Because it started with the backup script, I killed duplicity, which did not help.

Because of the massive amount of CPU overuse, I suspected there is a problem with reporting the numbers correctly. On a hunch I powered down my running virtual machine, which caused the CPU load to drop, then everything started responding again.

It’s great that I’ve found the root of the problem! :smiley:

However I do not understand it at all. I see no connection between duplicity and my virtual machine. The virtual machine is not being backed up.

I’d appreciate some suggestions for next steps on understanding what is going on and stopping the problem from re-occuring.

Thank you! :slight_smile:

FF

The VM is consuming resources when it is running. You were required to assign a certain number of cpu cores and an amount of memory to that VM and those resources are no longer available to the host while the VM is running. Depending on how many cpu cores and how much memory remains it could be triggering the slowdown with processes that are memory or cpu intensive.

Thanks for your input JV!

Yes, of course the VM is consuming resources while it is running. :slight_smile: The VM runs fine all day long while consuming resources.

I’m quite surprised to read that the resources assigned to the VM are not available to the host. Not only does VMware ESX work differently, which is most of my experience with virtualization, but I noticed that the Red Hat documentation on KVM talks about over-committing resources. As far as I understand, it is a requirement of leaving those resources available on the host to be able to over-commit them.

Regardless, this does not explain why processes which normally run all day long are suddenly using vastly increased amounts of system resources during the backup process.

I will try re-nicing the backup process, perhaps this will help.

Although this article is old, the over-commitment intricacies are discussed here. No matter how much is available for sharing, the difficulty is in actually doing so.
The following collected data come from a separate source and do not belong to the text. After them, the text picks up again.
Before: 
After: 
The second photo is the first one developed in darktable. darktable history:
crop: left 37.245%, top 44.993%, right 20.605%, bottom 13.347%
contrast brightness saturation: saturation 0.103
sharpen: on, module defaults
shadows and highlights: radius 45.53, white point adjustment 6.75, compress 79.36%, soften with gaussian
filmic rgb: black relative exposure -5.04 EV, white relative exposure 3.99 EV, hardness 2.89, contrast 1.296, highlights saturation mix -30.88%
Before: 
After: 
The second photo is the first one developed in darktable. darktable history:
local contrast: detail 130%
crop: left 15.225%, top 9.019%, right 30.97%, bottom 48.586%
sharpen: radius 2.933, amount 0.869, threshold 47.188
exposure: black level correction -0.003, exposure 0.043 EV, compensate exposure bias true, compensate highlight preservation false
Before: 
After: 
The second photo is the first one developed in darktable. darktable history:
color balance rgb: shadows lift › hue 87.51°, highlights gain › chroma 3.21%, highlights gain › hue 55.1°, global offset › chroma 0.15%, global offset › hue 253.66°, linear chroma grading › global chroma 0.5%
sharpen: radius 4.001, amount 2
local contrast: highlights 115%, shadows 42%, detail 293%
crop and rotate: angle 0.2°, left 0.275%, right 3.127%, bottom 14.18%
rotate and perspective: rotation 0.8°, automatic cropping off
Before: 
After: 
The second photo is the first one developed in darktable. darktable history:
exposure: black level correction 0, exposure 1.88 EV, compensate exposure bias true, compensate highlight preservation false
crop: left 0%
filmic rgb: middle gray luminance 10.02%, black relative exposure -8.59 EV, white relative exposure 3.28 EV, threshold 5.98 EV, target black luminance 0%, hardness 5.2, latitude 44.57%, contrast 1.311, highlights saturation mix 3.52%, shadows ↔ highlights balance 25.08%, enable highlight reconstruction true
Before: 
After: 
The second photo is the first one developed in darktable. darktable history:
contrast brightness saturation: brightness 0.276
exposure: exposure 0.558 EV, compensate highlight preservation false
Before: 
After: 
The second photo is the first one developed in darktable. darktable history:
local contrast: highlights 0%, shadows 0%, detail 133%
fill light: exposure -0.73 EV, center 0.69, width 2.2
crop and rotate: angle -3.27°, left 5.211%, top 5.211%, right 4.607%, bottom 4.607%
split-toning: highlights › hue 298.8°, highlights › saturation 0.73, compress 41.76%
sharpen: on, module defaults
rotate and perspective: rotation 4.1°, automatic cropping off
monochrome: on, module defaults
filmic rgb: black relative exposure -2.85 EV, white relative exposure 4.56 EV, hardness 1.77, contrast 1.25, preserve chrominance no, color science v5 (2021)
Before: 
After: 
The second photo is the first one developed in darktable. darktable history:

You said the problem is solved when you shut down the guest, so it seems reasonably certain the issue is lack of resources to handle the task when the VM is running.

1 Like

Thank you JV, I have bookmarked the article to read when I have more time available to do so.

I agree with your analysis that the problem is related to a lack of available resources. While this provides an immediate work-around, I am unhappy that I do not feel comfortable with my understanding of the details in this situation.

Even if all of the resources assigned to the guest are reserved, I am surprised and unhappy with the way the system responds under load. This is certainly not the Red Hat based kernel I remember, though I am aware that there are crucial differences between a Red Hat based kernel and a Red Hat kernel.

I will read the article as well as investigate further on my end. Do you, or anyone, have a suggestion for a good place to leave my feedback on this issue?

I fear it may not be treated as important, but I would still like to share my finding about how the system operates under load like this, in hopes it will be improved.

FF